In 2003, 42% of Indian households were vegetarian and ate no fish, meat or eggs[1]. There are many cultures around the world who abstain from meat for religious reasons, eg Buddhists and Hindus. I'm afraid this directly contradicts the outlandish claim that a vegetarian diet leads inevitably to ill-health and death.
1) What you describe is clearly psychological aversion. Please don't call it anything else. You notice it, others don't and it makes you sick. That's called aversion and has zero cause outside of your own mind. It means you got sick after eating pork a long time ago. Nothing more. Nothing bad about it, most people have at least one aversion. Explaining it through "corpse smell" is stupid though.
2) a lot of Indian households are indeed "vegetarian", in the sense that they can't afford any meat (not even poultry). They replace it by eating animal fat on bread. Pig fat mostly. Europeans do the same thing, and today you can get it as a delicacy. It's a very original taste, but let me tell you. If you dislike the smell of bacon, this is unlikely to agree with you.
3) "There are many cultures around the world who abstain from meat for religious reasons, eg Buddhists and Hindus". Hindus abstain from eating cow meat (though not milk). I'm not aware of Buddhist attitudes, but the first line on wikipedia directly contradicts what you're saying [1]. Clearly it's only monks (which have been eating meat for -at least- 14 years as part of the general population). There are zero cultures around the world that abstain from meat alltogether. For obvious reasons : if you do, people die, without fishoil and pig fat ("food supplements", guess what they're made of ?).
4) how do you talk yourself out of the -many- cases of food deficiency caused by vegetarianism and/or veganism ? Not just the ones today, but the many documented attempts, for seafaring and other travels of vegetarian diets that resulted in death on a large scale. Large enough to alter outcomes of battles, kill entire crews and so on.
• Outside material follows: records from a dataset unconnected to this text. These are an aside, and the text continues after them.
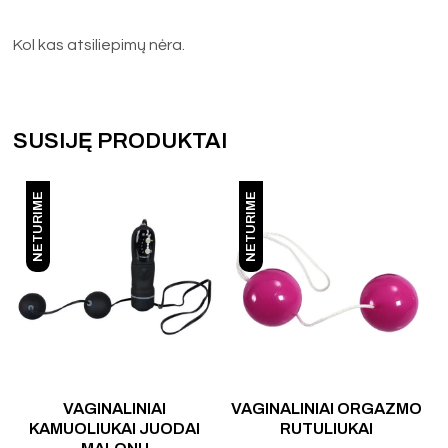
Kol kas atsiliepimų nėra.
SUSIJĘ PRODUKTAI
NETURIME
NETURIME
VAGINALINIAI
VAGINALINIAI ORGAZMO
V
KAMUOLIUKAI JUODAI
RUTULIUKAI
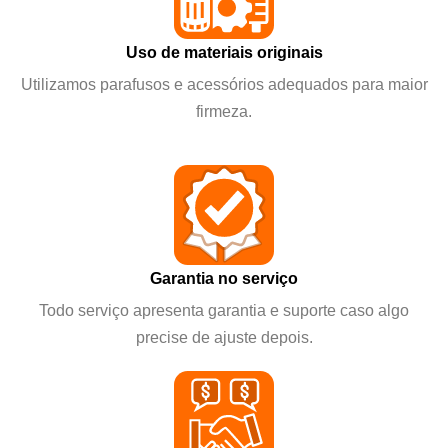
Uso de materiais originais
Utilizamos parafusos e acessórios adequados para maior
firmeza.
Garantia no serviço
Todo serviço apresenta garantia e suporte caso algo
precise de ajuste depois.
5) Also the tons of instances of babies dying from food deficiency where it was blamed -by medical professionals- directly on the diet of their parents ? I hope you're not planning on having kids - ever (although a kid will be fine with a vegetarian father, it's the mother that causes problems early on. Afterwards, not feeding the kid meat or fish is bad). Hell I checked in the supermarket here and the apple + banana baby feed mentions that infants can't survive on fruit alone, and you really should also provide meat and fish products, ideally both.
This topic has nearly reached maximum depth, and you clearly aren't interested in a rational discourse at any rate. So I will leave you with two thoughts:
1. Everything you have said about Hindu and Buddhist vegetarianism is poorly researched and inaccurate.
2. If you are going to make extraordinary claims like "vegetarianism inevitably leads to illness and death", you'd better provide some compelling scientific sources rather than "zomg this vegan baby like totally died once lol XD".
Upon reflection I think you have just been trolling me. Poor show, HN is a place for serious conversation, not reddit style childishness. Jog along.
You make it sound like I'm making an even remotely controversial claim. Billions (in fact, all 7 of them, easily) eat meat and most live healthy lives eating it. All cultures, all ethnicities, all genders, all everything. You're the one claiming this is somehow bad, and you're acting like I'm making this grand contradictory claim, when it's you that is making the ridiculous far-fetched claim.